Suddenly Phalaris reached up and tore the girl’s dress at the shoulder; it fell to her knees. Those about me gasped with excitement. I was too stunned to move. When the girl tried to pull her dress back in place, Phalaris tugged at it again and this time the cheap material split and came away in his hand.

Like a sacrifice, she stood, naked, arms crossed on her breast. Phalaris then turned to the boy and lifted up his tunic as far as the belly. Loud laughter; the youth wore nothing underneath. Phalaris then pulled both girl and boy, the one pale and the other red with embarrassment, on to the couch, his fat arms girdling each.

Meanwhile, the other eunuchs had stripped their terrified prey. None resisted, although one young man, inadvertently shying from a eunuch’s grasp, was cracked hard across the buttocks by the flat of a Schotarian’s sword. The rest submitted.

As I watched, I had the sense of having witnessed something similar. This monstrous scene contained a bafflingly familiar element. Not until days later did I recall what it was: children opening presents. The eunuchs were like greedy children. They tore the clothes off their victims in the same way children tear wrappings from a gift, passionately eager to see what is inside. Stubby eunuch fingers explored the strange bodies as though they were toys; they were particularly fascinated by the sex, male and female.

Imagine fifty huge babies allowed people for playthings and one can begin to apprehend what I saw that night.

I might have sat there for ever, turned to astonished stone, if I had not noticed the boy I had talked to earlier. He was stretched across a eunuch’s lap while a frightened girl poured dippers of honey over his belly, the eunuch fondling him all the while, preparatory to heaven alone knew what vice. That was enough.

I had got as far as the centre of the room when one of the Scholarians grabbed me roughly by the shoulder. The hood fell back from my head. One look at my face was enough. The music stopped, instrument by instrument. No one moved. No one spoke. Only the young people stared at me dumbly and without interest. I motioned to a tribune who sat on the first row. He was the highestranking officer present. Trembling, he saluted me. I indicated the boys and girls and in a low voice that only he could hear, I said, “Send them home.” Then I pointed to Phalaris. “Arrest the eunuchs. Confine all Scholarians present to barracks.” In a silence as complete as any I have ever heard, Oribasius and I left the banquet hall.

Oribasius feels that I took the entire thing too seriously because where the human body was revealed, particularly public baths.

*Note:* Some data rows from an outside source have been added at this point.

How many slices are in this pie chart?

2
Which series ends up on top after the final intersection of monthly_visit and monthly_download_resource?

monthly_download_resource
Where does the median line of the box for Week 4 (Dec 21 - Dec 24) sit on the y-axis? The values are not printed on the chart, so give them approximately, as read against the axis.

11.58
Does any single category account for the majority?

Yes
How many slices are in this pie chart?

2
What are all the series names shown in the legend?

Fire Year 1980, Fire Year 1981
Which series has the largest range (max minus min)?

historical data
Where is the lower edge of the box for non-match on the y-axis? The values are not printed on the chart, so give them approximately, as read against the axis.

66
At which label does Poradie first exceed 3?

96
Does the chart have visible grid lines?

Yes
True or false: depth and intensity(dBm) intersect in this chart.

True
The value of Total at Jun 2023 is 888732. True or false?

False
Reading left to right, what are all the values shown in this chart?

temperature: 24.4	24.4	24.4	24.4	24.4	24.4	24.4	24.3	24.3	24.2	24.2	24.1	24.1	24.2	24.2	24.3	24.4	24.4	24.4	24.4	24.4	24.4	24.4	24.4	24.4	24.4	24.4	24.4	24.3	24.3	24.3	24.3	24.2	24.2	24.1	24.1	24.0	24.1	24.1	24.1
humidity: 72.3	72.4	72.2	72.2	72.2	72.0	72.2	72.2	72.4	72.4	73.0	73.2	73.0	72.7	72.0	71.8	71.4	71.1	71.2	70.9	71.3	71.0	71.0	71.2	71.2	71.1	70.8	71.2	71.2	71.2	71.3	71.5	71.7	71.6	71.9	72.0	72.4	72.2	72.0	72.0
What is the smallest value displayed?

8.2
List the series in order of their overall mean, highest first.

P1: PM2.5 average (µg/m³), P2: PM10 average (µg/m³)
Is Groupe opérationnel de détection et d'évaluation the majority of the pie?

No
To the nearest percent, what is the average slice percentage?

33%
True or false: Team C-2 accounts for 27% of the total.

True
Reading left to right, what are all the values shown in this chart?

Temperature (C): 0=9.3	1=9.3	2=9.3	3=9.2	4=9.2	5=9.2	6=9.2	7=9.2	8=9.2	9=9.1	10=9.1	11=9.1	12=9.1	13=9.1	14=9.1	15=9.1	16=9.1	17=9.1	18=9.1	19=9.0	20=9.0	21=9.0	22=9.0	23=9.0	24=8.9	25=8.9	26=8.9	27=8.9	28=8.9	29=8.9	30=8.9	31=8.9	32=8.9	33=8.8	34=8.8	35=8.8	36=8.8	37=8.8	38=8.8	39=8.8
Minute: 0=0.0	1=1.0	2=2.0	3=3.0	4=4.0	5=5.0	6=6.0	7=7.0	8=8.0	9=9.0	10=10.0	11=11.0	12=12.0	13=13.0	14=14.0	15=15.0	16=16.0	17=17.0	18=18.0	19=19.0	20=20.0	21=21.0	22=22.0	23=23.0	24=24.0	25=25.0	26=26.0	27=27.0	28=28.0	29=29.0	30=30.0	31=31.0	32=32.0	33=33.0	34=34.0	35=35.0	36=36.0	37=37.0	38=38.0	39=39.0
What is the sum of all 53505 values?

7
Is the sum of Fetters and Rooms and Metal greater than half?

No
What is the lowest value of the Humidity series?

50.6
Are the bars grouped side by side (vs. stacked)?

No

I think what most distressed him about the behaviour of the eunuchs was the knowledge that not only had he the power to do the same but that he wanted to. This recognition of his own nature horrified him. Note that as he lingers over the scene, what most strikes him is not so much the demonstration of lust but the power to do what one likes with another, and that other not a slave but free. Our Julian—like all of us—had a touch of Tiberius in him, and he hated it.

For twenty years now I have been haunted by one detail, the pouring of honey on the genitals of the smith’s apprentice. What exactly was the eunuch’s plan? What was the girl supposed to do? And why honey? I have theories of course, but I shall never know for certain since Julian ended the party much too soon. I am confident of one thing: the eunuch was a cook and accustomed to basting game birds with honey. He was obviously reverting to habit.

Libanius: The lechery of Priscus is an unexpected development of his senescence. I am not aware of any “touch of Tiberius” in myself, rather the contrary.